Dataset entries:
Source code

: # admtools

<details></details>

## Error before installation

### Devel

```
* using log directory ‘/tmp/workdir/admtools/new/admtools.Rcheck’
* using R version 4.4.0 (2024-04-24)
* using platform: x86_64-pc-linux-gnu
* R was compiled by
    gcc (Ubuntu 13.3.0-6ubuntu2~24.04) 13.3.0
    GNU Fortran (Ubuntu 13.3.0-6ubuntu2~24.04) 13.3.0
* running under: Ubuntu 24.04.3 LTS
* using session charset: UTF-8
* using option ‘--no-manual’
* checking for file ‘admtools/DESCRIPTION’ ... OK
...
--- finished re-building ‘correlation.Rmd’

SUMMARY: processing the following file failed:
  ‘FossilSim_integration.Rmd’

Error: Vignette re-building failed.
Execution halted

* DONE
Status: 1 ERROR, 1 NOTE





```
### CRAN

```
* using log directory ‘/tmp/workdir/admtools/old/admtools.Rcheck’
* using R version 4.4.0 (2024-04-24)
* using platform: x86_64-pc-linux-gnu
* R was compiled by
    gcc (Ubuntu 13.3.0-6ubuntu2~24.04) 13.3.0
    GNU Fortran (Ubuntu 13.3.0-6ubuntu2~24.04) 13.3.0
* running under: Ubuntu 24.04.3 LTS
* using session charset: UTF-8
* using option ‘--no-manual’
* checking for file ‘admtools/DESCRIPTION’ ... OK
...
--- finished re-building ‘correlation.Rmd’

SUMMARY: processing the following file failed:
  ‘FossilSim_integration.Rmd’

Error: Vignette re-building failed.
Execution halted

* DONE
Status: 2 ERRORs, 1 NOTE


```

---

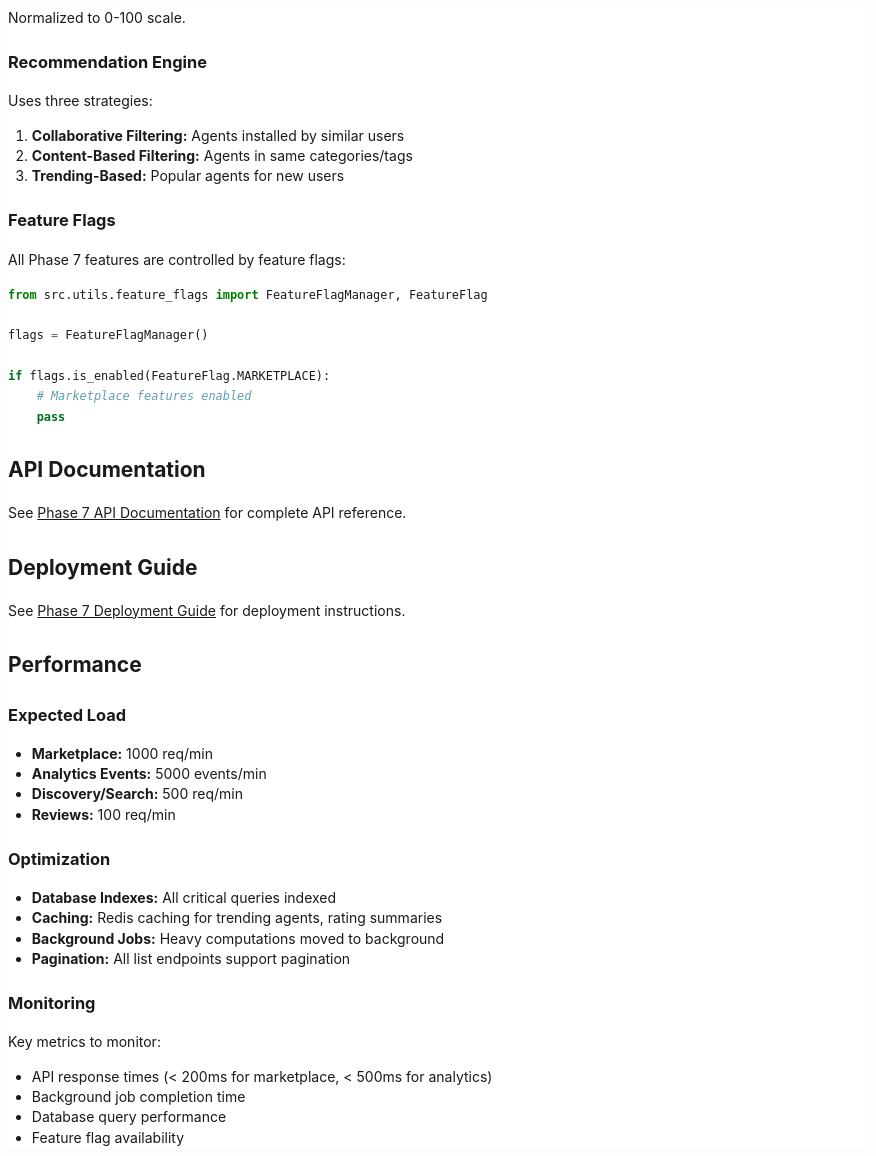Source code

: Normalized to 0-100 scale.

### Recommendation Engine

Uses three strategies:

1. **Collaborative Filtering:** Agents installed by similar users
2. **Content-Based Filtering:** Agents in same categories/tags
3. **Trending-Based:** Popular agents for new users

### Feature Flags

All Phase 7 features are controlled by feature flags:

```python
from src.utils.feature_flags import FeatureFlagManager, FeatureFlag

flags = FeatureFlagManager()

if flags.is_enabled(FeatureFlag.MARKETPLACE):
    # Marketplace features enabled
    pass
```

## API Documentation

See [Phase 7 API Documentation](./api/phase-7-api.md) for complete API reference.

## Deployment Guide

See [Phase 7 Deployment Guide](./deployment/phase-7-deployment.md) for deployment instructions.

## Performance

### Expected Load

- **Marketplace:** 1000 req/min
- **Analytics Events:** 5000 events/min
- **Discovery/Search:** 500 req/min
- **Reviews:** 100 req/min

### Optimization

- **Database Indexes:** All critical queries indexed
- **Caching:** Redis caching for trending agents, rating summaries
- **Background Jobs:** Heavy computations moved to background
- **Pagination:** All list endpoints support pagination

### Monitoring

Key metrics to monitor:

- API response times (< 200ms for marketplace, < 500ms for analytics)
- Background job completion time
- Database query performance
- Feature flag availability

==

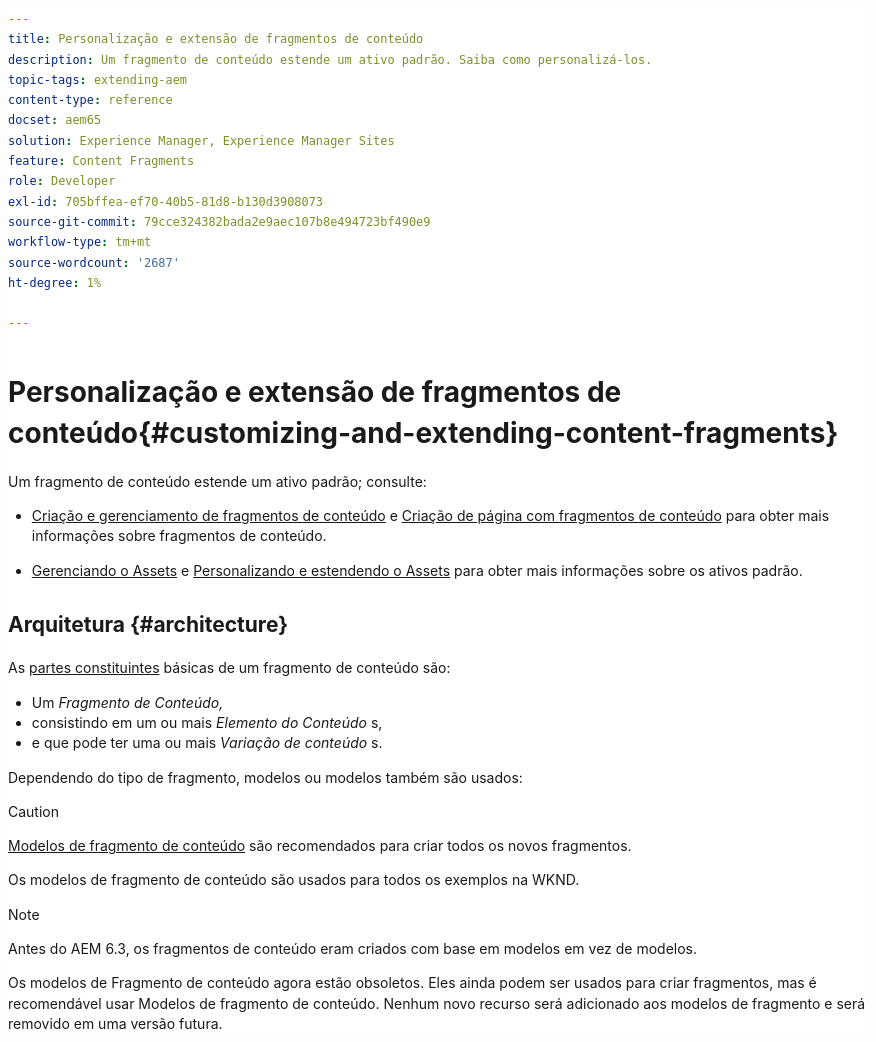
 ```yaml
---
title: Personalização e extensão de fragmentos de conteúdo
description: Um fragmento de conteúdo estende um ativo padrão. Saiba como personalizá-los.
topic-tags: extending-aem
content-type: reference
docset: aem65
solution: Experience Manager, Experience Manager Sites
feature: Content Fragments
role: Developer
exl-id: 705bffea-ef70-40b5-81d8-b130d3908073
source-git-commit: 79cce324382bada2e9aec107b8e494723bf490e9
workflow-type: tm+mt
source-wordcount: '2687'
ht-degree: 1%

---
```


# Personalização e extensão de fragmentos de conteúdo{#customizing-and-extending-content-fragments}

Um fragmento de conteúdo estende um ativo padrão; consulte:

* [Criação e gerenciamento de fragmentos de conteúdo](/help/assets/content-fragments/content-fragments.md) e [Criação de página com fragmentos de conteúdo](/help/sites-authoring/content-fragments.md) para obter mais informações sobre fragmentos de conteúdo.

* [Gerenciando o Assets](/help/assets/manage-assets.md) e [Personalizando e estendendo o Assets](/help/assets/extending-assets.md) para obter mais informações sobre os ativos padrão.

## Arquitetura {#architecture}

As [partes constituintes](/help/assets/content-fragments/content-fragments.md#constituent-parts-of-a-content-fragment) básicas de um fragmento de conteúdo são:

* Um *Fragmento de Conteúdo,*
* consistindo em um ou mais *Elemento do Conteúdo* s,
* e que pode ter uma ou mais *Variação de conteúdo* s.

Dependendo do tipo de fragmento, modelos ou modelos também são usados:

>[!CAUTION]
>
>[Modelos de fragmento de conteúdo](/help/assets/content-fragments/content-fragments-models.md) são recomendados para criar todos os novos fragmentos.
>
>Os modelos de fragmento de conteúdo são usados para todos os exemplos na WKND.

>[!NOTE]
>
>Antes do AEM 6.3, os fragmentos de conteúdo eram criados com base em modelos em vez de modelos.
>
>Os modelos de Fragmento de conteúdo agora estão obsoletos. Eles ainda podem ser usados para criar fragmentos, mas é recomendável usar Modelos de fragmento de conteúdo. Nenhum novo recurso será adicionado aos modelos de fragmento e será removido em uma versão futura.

§ What the exercise asks
Would you please return all lines of the data that include the word "extending"?

§ Answer to this exercise
topic-tags: extending-aem
# Personalização e extensão de fragmentos de conteúdo{#customizing-and-extending-content-fragments}
* [Gerenciando o Assets](/help/assets/manage-assets.md) e [Personalizando e estendendo o Assets](/help/assets/extending-assets.md) para obter mais informações sobre os ativos padrão.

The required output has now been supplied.